* [Activity 1]: Decide whether each statement below agrees with the comments on the college review, and answer yes or no, quoting the words from those comments that settle it. (a) The writer teaches at VOSE seminary in Perth. (b) The writer says the review gives CCTC poor marks on integrated theological studies. (c) The first recommendation on p.39 concerns Local Church Governance.
* [Activity 2]: Quote the comments on the college review from "6. Integrated Theological" up to and including "of the point.".
* [Activity 3]: Extend the comments on the college review, picking up after the last sentence shown.

* [Text shown]:
4. Recommendations about Leadership Expectations, I think, is evidence of the pervasive influence of management-speak within the church, and it is, I believe completely contrary to Gospel Values. As an anecdotal observation I offer the view that those I know in business and the church who have done specific graduate study in the field of LEADERSHIP demonstrate a complete inability to work in teams and are so ego-driven that they leave behind them, in business and the church, a huge toll of damaged human beings, the collateral damage of their turbo-charged egos. The first recommendation on p.39 - Local Church Governance - identifies a significant stumbling block of a different kind in achieving this goal.
5. The curriculum comes in for some commentary and recommendations on your part. I wonder why a program of ministerial training should seek to reduce the studies in pastoral care (something fundamental to pastoral ministry) and replace these with studies in leadership. Perhaps some Old Testament Biblical studies could be jettisoned for the sake of LEADERSHIP studies.
6. Integrated Theological Studies - I am not sure what the review is really alluding to here. I suspect the proposition is borne out or a reframing of old questions concerned with a perceived lack or relevance and practicality. Since in other places the review seems to mark CCTC rather well in this area, I am not sure of the point.
7. The Classroom - it has been the bane of higher educational institutions for generations that those who may be best qualified academically in a field do not necessarily have the requisite skills to impart that expertise effectively in a classroom. Yet Higher Educational institutions continue to gradute competent and functional practitioners - I suggest that the same is true for all seminaries, regardless of denomination. The suggested remedy for this, I should think, falls within existing practices of the college. I teach at VOSE seminary here in Perth and at the end of each semester course I teach feedback is sought from students that address the three dot-points you have offered. I would be surprised if the CCTC was not also involved in this cycle of continuous quality improvement as well. However, the suggestion of spilling all staff positions at the college, presumably not including the Principal, is unnecessarily threatening - we all know what it means when it is said "all current staff be encouraged to reapply for their positions." The spill is a mechanism to get rid of pre-determined staff withou going through due process of performance management.

[Saved data entries]

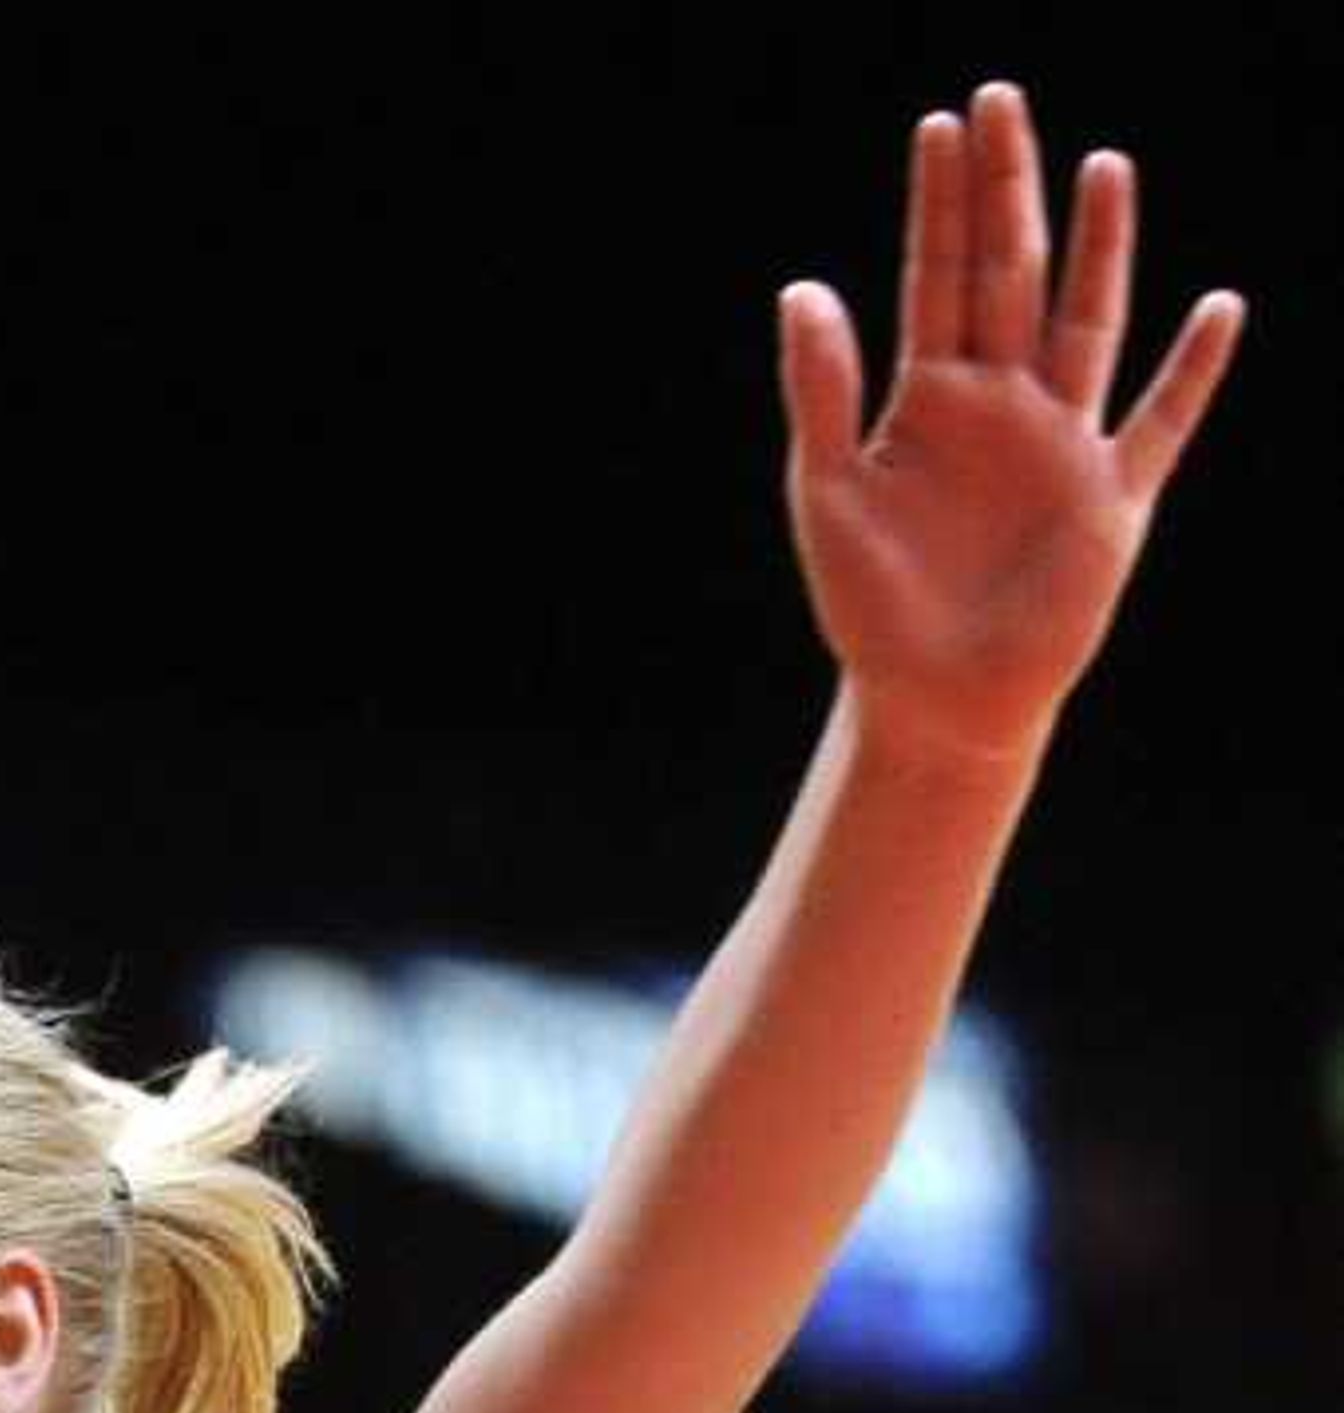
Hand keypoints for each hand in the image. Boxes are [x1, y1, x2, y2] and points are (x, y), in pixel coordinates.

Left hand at [780, 83, 1241, 774]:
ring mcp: (1060, 445)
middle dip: (1008, 191)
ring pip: (1087, 323)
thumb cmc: (871, 606)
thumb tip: (804, 288)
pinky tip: (1219, 309)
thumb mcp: (826, 495)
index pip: (937, 279)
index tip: (942, 125)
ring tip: (1105, 165)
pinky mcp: (1110, 501)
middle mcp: (1001, 404)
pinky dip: (1192, 372)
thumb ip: (821, 394)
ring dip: (1100, 248)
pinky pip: (1160, 423)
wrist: (930, 701)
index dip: (939, 205)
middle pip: (1010, 276)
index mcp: (928, 401)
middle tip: (1002, 100)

* [Response box 1]:
(a) Yes: "I teach at VOSE seminary here in Perth"
(b) No: "the review seems to mark CCTC rather well in this area"
(c) Yes: "The first recommendation on p.39 - Local Church Governance"

* [Response box 2]:
6. Integrated Theological Studies - I am not sure what the review is really alluding to here. I suspect the proposition is borne out or a reframing of old questions concerned with a perceived lack or relevance and practicality. Since in other places the review seems to mark CCTC rather well in this area, I am not sure of the point.

* [Response box 3]:
8. Public Relations - the image that is portrayed by any institution through its PR machinery is dependant on three things: a. its own mission and vision; b. its goals around market-share; and c. the resources it makes available for the task. I think the review may have identified some issues that need to be addressed by the college, but in the end it will all depend on these three things.
9. CCTC Governance - if the context of this review is a community of churches that is vague about its denominational identity and direction, how is the recruitment of non-CCTC graduates and new-comers to the denomination going to strengthen the Board? Or is this meant to to be an educative process for those new-comers so that they could discover the merits of a denominational identity?
10. Post-Graduate Studies - the review mentions ACOMs MA in Leadership Studies but says nothing of the existing post-graduate courses offered through CCTC. The Grad Dip Min is an ideal starting point for any from outside the tradition and the MMin and MTheol courses all provide pathways to discover more about ministry.
11. Local Church Governance - Could I suggest that in respect of the issue of a failure of leadership in the church, this recommendation is far more responsible than anything the College may or may not do? So long as this "Democracy gone mad" (as Bill Tabbernee sometimes called it) is left unchanged, ministers will continue to have their expertise and leadership stymied by local governance issues. Having said that, I am concerned about an emerging style of local church governance that places both power and authority almost completely into the hands of the Senior Minister and his own select group of elders - after all, the people have called him to lead, they should sit back and let him do so. This model may suit the turbo-charged egos I mentioned above, but it does not necessarily provide leadership. As has been said elsewhere, "if there aint no-one behind you, you aint a leader."
12. Ministry Formation/Endorsement - twenty years ago I persuaded the Advisory Board in WA to introduce a system of formation and endorsement similar to that in Vic/Tas. The focus of this was almost entirely on formation into the traditions and witness of Churches of Christ for those who had come from other traditions. There was similar resistance here to that described in the review, but I find it hard to understand the grounds for complaint. When I sought to join the Anglican Church I was required to attend regular formational sessions about what it meant to be an Anglican for nearly two years. There is nothing that prior learning by an "outsider" can do to diminish the demands of this. So long as you propose an open pathway for all-comers to take up ministry in your church, you will continue to lose sight of the heritage that you supposedly give witness to.
13. Ordination - I was surprised by the naivete of the question about ordination. Ordination has always been a function of the national body of Churches of Christ because of the view that those ordained were ordained for ministry in the whole church. (Remember I sat on the Federal Executive for a few years and my wife was a CCTC Board Member for a few years) I don't think it is a problem, really, for the state to organise ordination so long as the ordination is regonised across all jurisdictions. In WA, graduates from the many training pathways here, have the opportunity to be ordained, but the State organises the ordination on behalf of the National Council. Perhaps the same could be set up in Vic/Tas.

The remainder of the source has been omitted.